Woodrue does not plan to ignite the world's whole atmosphere, exactly, just make it so dangerous that civilization as we know it is unsustainable.

But Woodrue expects all the animals to die, not just the humans. So there must be enough fires in enough places to cook or smother every critter on earth, directly or indirectly. Or else there must be enough oxygen to actually poison all those animals directly. And yet, the plants will be spared? Does not compute.

Date: 2018-06-07 10:11 pm (UTC)
From: [personal profile] tcampbell1000
Honesty compels me to admit that I misread some work on fungi and the Great Oxygenation, and to thank you for bringing me to confront this. Now I probably have to write a story that uses this information, just to demonstrate to myself that I can.

What I meant to say with the more general stuff above is that if you scratch any superhero or horror story hard enough, you're going to find impossible things because that's the sheer nature of those genres. Assuming reasonable scientific consensus, plants can't think, plants can't move, plants can't superoxygenate, et cetera. The best one can do is build an insulating layer of science on top of that, but I'm willing to admit, having looked at it again, that the insulating layer here is indeed a bit patchy.
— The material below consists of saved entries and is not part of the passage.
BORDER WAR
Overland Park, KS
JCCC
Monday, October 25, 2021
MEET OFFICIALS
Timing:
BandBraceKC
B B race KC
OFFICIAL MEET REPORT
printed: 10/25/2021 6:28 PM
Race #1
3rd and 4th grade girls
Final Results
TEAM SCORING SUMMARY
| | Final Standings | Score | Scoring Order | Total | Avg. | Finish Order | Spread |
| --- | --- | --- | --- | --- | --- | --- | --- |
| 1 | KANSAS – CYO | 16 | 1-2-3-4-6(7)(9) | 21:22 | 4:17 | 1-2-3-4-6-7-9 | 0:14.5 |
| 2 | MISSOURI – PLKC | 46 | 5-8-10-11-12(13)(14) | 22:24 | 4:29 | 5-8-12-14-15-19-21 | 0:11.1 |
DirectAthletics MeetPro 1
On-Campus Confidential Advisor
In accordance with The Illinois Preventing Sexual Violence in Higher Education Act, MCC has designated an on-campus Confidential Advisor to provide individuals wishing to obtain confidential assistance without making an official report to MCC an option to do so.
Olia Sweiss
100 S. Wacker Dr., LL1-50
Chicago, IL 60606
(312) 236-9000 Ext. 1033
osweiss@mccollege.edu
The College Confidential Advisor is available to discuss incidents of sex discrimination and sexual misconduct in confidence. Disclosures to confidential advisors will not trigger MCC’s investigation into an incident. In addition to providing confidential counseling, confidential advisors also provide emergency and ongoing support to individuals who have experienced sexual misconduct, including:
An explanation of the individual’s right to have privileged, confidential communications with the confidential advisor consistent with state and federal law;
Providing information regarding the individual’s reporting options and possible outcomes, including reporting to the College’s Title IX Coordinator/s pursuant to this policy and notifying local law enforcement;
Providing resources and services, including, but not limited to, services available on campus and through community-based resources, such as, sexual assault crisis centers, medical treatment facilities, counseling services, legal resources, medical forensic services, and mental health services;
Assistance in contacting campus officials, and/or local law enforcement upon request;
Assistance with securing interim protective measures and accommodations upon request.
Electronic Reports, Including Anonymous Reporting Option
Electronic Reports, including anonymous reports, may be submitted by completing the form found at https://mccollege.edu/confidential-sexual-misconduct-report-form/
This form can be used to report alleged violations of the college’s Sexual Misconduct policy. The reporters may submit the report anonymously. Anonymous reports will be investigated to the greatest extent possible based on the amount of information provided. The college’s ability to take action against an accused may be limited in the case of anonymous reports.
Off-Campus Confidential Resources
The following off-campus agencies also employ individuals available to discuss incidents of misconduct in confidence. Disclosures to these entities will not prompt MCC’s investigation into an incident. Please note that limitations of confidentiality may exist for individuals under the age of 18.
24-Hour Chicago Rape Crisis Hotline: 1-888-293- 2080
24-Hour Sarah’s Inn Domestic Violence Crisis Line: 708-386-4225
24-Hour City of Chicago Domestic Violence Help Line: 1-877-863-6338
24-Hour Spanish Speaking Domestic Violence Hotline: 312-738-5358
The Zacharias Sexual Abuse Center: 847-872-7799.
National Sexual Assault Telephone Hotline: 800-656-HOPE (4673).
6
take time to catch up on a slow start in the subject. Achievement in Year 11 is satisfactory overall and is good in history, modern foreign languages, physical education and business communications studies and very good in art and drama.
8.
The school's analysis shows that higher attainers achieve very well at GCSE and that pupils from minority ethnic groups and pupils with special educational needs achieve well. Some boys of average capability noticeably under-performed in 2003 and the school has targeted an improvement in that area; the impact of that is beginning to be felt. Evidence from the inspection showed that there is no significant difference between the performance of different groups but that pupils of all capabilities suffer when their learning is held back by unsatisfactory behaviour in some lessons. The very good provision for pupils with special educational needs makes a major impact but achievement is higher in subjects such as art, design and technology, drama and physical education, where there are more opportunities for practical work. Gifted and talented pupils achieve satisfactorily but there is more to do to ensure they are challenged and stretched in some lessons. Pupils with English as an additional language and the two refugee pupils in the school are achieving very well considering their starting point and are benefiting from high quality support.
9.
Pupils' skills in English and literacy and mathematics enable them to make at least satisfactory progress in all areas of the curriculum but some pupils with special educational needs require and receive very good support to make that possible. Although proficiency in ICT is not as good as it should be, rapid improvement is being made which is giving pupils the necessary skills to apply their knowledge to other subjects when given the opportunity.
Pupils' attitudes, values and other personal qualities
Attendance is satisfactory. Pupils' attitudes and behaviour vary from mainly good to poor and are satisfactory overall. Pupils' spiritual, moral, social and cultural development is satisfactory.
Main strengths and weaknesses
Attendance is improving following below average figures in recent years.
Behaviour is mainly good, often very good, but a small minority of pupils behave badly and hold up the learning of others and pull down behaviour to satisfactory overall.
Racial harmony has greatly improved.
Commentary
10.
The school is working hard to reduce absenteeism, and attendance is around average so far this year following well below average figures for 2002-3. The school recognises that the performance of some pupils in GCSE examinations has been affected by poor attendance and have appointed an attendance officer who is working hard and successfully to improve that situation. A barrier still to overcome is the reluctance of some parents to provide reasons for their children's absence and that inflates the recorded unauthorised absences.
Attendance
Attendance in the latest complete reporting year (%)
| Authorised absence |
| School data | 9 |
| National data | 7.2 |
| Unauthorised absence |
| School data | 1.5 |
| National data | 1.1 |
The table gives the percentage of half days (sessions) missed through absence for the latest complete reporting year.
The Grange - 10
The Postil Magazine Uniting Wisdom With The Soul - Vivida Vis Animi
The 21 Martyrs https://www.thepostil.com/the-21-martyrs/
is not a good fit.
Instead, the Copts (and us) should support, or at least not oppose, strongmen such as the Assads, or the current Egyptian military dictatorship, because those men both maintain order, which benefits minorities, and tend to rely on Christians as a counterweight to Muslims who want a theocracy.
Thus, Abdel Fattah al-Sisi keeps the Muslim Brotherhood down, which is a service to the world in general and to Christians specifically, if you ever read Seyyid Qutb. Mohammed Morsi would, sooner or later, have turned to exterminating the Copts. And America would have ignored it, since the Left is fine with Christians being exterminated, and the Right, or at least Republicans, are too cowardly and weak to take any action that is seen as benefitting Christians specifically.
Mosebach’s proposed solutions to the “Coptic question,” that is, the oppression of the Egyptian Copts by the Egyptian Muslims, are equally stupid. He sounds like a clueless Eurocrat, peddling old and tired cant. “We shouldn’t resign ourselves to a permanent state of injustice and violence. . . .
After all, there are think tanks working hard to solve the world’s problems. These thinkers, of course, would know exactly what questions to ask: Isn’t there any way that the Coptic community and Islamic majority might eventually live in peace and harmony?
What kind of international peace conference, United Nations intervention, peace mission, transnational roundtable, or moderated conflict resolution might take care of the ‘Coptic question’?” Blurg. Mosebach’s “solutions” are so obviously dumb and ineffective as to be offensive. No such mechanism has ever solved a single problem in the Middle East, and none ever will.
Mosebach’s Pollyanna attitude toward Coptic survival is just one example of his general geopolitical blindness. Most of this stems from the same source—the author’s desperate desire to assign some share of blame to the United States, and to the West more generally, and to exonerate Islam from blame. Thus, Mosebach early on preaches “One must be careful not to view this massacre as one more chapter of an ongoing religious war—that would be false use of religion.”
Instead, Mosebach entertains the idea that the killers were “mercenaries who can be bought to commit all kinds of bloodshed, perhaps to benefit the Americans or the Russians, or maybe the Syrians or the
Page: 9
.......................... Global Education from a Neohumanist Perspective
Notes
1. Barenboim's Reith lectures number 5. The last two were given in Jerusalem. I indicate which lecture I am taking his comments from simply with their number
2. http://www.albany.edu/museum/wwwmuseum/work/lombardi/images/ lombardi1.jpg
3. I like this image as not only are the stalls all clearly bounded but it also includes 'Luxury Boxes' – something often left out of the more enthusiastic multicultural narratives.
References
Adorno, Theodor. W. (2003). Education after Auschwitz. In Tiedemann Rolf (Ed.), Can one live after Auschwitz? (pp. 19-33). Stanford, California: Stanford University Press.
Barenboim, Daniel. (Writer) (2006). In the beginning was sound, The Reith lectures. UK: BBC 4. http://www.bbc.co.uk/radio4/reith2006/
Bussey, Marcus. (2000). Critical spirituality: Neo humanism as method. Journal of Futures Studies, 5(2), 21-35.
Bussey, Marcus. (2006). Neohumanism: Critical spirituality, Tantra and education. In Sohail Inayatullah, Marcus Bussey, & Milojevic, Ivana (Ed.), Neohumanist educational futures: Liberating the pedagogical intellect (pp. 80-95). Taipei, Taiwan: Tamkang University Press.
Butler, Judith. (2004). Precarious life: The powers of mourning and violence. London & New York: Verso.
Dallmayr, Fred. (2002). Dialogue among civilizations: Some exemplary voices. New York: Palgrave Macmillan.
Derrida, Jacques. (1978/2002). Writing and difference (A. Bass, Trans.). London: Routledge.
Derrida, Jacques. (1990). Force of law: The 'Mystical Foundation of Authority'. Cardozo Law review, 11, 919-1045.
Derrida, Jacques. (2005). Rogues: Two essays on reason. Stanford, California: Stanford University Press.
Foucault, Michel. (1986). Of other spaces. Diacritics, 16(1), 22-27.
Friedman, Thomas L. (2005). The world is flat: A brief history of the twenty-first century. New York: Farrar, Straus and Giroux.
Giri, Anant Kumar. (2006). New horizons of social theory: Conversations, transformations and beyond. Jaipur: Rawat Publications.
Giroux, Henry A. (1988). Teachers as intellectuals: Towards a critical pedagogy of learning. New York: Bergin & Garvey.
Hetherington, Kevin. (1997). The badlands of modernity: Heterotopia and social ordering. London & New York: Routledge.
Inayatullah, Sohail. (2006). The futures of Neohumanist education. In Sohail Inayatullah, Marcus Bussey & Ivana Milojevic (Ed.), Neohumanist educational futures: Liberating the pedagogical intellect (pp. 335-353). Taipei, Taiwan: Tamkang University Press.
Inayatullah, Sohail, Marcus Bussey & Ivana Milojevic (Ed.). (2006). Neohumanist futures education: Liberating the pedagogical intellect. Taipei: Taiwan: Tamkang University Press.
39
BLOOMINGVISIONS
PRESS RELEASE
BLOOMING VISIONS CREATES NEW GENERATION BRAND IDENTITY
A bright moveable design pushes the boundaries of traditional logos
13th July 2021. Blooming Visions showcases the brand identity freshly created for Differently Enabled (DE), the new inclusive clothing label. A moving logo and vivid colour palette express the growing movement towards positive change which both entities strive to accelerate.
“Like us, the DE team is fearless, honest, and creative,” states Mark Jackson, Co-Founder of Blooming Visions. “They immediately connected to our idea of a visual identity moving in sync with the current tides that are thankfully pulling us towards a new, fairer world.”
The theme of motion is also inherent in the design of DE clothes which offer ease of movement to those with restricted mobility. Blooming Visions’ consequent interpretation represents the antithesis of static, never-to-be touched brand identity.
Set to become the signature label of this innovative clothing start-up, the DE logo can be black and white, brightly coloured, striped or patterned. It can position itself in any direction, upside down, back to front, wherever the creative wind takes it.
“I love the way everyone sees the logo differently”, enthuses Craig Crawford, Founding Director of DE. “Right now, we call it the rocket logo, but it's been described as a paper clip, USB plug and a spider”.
But even if you'd have to change the wording, I do very much like the climax, in which it becomes clear that Woodrue-- who, remember, is a brilliant botanist who has not only altered himself but discovered the Swamp Thing's true nature-- has grown so addled that he's forgotten basic ecology.

Moore does at least take pains to convince us that this League isn't capable of operating on the scale necessary to counteract Woodrue's insurrection, as various ideas are brought up and shot down, though obviously there's only so much you can do to sell their helplessness in four pages or so. Yeah, surely they'd probably try something else eventually, but I'm at least willing to buy they wouldn't resolve matters as quickly or with as little collateral damage as Swamp Thing's simple "Dude, come on."

Date: 2018-06-02 03:51 pm (UTC)
zylly: (Some kind of demonic duck!)
From: [personal profile] zylly
I’ve always bounced between finding the whole “over people” thing poetic and deeply cynical.

Date: 2018-06-22 11:51 am (UTC)
repto: (Default)
From: [personal profile] repto
The way that the JLA is always shown in shadow, and almost always above the camera, really helps sell the "god-like beings watching us from above" angle.